▸ What you have to do
All of the data must be retyped exactly, with nothing left out.

▸ Excerpted records
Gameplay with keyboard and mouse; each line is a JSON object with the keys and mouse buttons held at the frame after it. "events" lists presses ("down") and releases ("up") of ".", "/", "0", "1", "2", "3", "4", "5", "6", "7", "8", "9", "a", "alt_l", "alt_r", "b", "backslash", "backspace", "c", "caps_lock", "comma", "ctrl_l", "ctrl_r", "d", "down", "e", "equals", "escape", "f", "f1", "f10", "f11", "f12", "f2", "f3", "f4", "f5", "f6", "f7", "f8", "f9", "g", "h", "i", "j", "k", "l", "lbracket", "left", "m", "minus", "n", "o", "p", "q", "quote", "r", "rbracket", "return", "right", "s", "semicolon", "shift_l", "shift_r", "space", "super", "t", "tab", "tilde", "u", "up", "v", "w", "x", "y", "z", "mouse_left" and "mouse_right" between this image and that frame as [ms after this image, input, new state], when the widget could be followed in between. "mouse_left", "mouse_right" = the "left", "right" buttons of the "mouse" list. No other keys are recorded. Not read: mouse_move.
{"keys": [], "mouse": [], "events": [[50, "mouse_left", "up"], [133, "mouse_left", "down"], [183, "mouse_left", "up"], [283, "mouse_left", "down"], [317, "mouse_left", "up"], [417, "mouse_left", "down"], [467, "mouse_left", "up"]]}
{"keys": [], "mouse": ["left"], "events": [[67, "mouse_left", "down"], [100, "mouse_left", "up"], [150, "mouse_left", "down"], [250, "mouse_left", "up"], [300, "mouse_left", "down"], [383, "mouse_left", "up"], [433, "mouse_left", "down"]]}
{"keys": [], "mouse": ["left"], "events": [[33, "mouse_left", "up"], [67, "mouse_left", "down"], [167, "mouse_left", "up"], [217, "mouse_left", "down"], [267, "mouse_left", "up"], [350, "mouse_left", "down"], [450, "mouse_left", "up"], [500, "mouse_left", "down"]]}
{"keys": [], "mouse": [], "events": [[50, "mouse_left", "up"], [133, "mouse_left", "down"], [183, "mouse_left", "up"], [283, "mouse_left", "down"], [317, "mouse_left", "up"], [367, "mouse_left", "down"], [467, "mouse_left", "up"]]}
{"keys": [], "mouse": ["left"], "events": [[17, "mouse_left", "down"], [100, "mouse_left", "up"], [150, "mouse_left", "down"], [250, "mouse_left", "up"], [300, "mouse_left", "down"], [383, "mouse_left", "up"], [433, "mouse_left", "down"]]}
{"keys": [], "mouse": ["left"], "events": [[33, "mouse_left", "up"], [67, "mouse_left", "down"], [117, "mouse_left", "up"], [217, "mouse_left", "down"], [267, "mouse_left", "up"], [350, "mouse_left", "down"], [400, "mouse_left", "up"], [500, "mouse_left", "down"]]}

▸ Expected answer
Gameplay with keyboard and mouse; each line is a JSON object with the keys and mouse buttons held at the frame after it. "events" lists presses ("down") and releases ("up") of ".", "/", "0", "1", "2", "3", "4", "5", "6", "7", "8", "9", "a", "alt_l", "alt_r", "b", "backslash", "backspace", "c", "caps_lock", "comma", "ctrl_l", "ctrl_r", "d", "down", "e", "equals", "escape", "f", "f1", "f10", "f11", "f12", "f2", "f3", "f4", "f5", "f6", "f7", "f8", "f9", "g", "h", "i", "j", "k", "l", "lbracket", "left", "m", "minus", "n", "o", "p", "q", "quote", "r", "rbracket", "return", "right", "s", "semicolon", "shift_l", "shift_r", "space", "super", "t", "tab", "tilde", "u", "up", "v", "w", "x", "y", "z", "mouse_left" and "mouse_right" between this image and that frame as [ms after this image, input, new state], when the widget could be followed in between. "mouse_left", "mouse_right" = the "left", "right" buttons of the "mouse" list. No other keys are recorded. Not read: mouse_move.
{"keys": [], "mouse": [], "events": [[50, "mouse_left", "up"], [133, "mouse_left", "down"], [183, "mouse_left", "up"], [283, "mouse_left", "down"], [317, "mouse_left", "up"], [417, "mouse_left", "down"], [467, "mouse_left", "up"]]}
{"keys": [], "mouse": ["left"], "events": [[67, "mouse_left", "down"], [100, "mouse_left", "up"], [150, "mouse_left", "down"], [250, "mouse_left", "up"], [300, "mouse_left", "down"], [383, "mouse_left", "up"], [433, "mouse_left", "down"]]}
{"keys": [], "mouse": ["left"], "events": [[33, "mouse_left", "up"], [67, "mouse_left", "down"], [167, "mouse_left", "up"], [217, "mouse_left", "down"], [267, "mouse_left", "up"], [350, "mouse_left", "down"], [450, "mouse_left", "up"], [500, "mouse_left", "down"]]}
{"keys": [], "mouse": [], "events": [[50, "mouse_left", "up"], [133, "mouse_left", "down"], [183, "mouse_left", "up"], [283, "mouse_left", "down"], [317, "mouse_left", "up"], [367, "mouse_left", "down"], [467, "mouse_left", "up"]]}
{"keys": [], "mouse": ["left"], "events": [[17, "mouse_left", "down"], [100, "mouse_left", "up"], [150, "mouse_left", "down"], [250, "mouse_left", "up"], [300, "mouse_left", "down"], [383, "mouse_left", "up"], [433, "mouse_left", "down"]]}
{"keys": [], "mouse": ["left"], "events": [[33, "mouse_left", "up"], [67, "mouse_left", "down"], [117, "mouse_left", "up"], [217, "mouse_left", "down"], [267, "mouse_left", "up"], [350, "mouse_left", "down"], [400, "mouse_left", "up"], [500, "mouse_left", "down"]]}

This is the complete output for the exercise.